Four years into the conflict, I had to postpone my official swearing in as Assistant Secretary of State to rush to Khartoum to talk about food shipments from Port Sudan down the Nile to South Sudan. Sudanese authorities had decided to stop the flow of food and medical supplies. I informed the authorities that their action was unacceptable, and they rescinded the order.

Al-Turabi would eventually be deposed as Speaker of Parliament in 1999, effectively ending any possibility of the adoption of Sharia Law.

The war itself ended in 2005 with a “Comprehensive Peace Agreement” through the mediation of the United Nations with the assistance of Egypt.

South Sudan was recognized as an independent nation.

Garang won the presidential election in June 2005, but was tragically killed in a helicopter crash only one month later. There was much speculation about the crash not being an accident.

The following era would see the country continue to suffer from civil instability and corruption, but I think we can draw valuable lessons from the history of the conflict as peace talks again seem to be a possibility. It’s commendable that Dagalo’s proposal contains some important ideas, such as merging existing combatants, including the RSF, into a unified Sudanese army.

This is particularly meaningful as the previous transitional civilian regime under Prime Minister Abdalla Hamdok espoused all of the right policies but was unable to exercise real power against the armed forces. Hamdok was ultimately unable to stay in power.

If peace talks move forward, we must recognize there are major obstacles to overcome. The situation is pessimistic. Consensus for national reconciliation appears to be absent among the people with guns. Burhan has not, to this point, expressed interest in coming to the table for peace talks.

Additionally, the brutality and atrocities of the RSF under Dagalo during the civil war mean that he cannot be a part of any future government. In an ideal ceasefire scenario, the general would go into internal exile in the far west province of Darfur, where he can be watched, the RSF merged with their former opponents in the national army, under former prime minister Hamdalla Hamdok, who is still the most legitimate of Sudan’s politicians. Fortunately, Dagalo realizes that his RSF cannot defeat the national army, and is likely in need of a safe off-ramp from this conflict.

The obstacles ahead, both for the Sudanese and for any mediators involved in trying to find peaceful resolution, are formidable. And the stakes are high.

The humanitarian cost of this latest civil war is significant, and the destabilizing effects widespread. For the remainder of 2023, into the first half of 2024, large numbers of Sudanese civilians will be escaping as refugees into neighboring countries, all of whom have significant sociopolitical problems of their own.

And the possibility of an intervention from a hostile foreign power like Iran, while unlikely, is a grave enough risk that the issue continues to demand U.S. attention.

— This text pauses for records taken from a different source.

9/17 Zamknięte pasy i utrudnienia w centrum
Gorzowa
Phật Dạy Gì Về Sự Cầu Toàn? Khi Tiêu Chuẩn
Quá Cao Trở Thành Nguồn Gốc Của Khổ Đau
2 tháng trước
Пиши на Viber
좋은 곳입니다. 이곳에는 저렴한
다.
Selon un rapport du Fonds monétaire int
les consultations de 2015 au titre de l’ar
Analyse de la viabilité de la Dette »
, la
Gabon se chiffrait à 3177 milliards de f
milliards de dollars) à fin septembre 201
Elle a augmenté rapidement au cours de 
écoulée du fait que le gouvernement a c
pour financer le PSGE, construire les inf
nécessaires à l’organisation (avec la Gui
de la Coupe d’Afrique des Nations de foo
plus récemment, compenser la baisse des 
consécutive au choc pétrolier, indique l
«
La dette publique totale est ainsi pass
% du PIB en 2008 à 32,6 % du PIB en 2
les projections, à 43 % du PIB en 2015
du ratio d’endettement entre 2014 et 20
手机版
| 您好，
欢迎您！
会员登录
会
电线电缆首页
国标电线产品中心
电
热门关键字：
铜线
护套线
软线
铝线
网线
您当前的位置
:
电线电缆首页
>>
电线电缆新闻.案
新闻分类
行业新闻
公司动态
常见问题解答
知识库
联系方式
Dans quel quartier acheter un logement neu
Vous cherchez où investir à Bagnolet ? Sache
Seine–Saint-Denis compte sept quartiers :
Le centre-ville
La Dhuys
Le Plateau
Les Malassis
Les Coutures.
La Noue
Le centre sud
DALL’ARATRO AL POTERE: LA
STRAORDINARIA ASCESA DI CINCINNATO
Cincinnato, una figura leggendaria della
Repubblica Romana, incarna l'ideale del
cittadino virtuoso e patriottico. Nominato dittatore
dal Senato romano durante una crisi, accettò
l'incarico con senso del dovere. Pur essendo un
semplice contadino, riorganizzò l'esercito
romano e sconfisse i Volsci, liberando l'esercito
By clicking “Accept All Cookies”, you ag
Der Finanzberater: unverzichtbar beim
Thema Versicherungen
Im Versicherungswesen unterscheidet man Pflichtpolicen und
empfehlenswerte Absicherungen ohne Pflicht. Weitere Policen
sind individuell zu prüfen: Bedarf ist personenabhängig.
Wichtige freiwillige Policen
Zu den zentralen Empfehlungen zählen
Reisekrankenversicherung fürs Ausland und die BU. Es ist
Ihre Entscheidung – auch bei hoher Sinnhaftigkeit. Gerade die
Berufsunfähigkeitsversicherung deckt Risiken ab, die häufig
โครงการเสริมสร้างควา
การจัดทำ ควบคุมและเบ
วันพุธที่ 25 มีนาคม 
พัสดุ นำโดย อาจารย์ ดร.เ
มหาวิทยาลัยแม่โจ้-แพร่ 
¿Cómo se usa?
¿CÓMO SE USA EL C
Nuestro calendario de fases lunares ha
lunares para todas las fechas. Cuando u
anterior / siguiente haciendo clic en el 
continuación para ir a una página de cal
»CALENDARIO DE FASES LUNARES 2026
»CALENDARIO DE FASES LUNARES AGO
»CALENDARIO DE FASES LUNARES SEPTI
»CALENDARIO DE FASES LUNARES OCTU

Continued disruption in the region will have harsh consequences both for the Sudanese people, and for the world at large. But once again history educates us on why it is important for the U.S. to offer a supporting hand to any potential peace process in the Sudan to establish a civilian government that will secure lasting stability for the Sudanese people.

As an ambassador, advisor to Presidents, and a 38-year veteran of the Foreign Service, Ambassador Herman J. Cohen has devoted his entire professional career to African and European affairs.

Over the years, Cohen grew to know every first-generation African leader – from Mandela, to Mobutu, to Muammar Gaddafi.

During his tenure as Assistant Secretary of State for African Affairs during the first Bush Administration, and through his role at the NSC in the Reagan White House, Cohen worked to bring about peaceful transitions of power in South Africa and Namibia, and helped to end conflicts in Angola, Ethiopia, and Mozambique.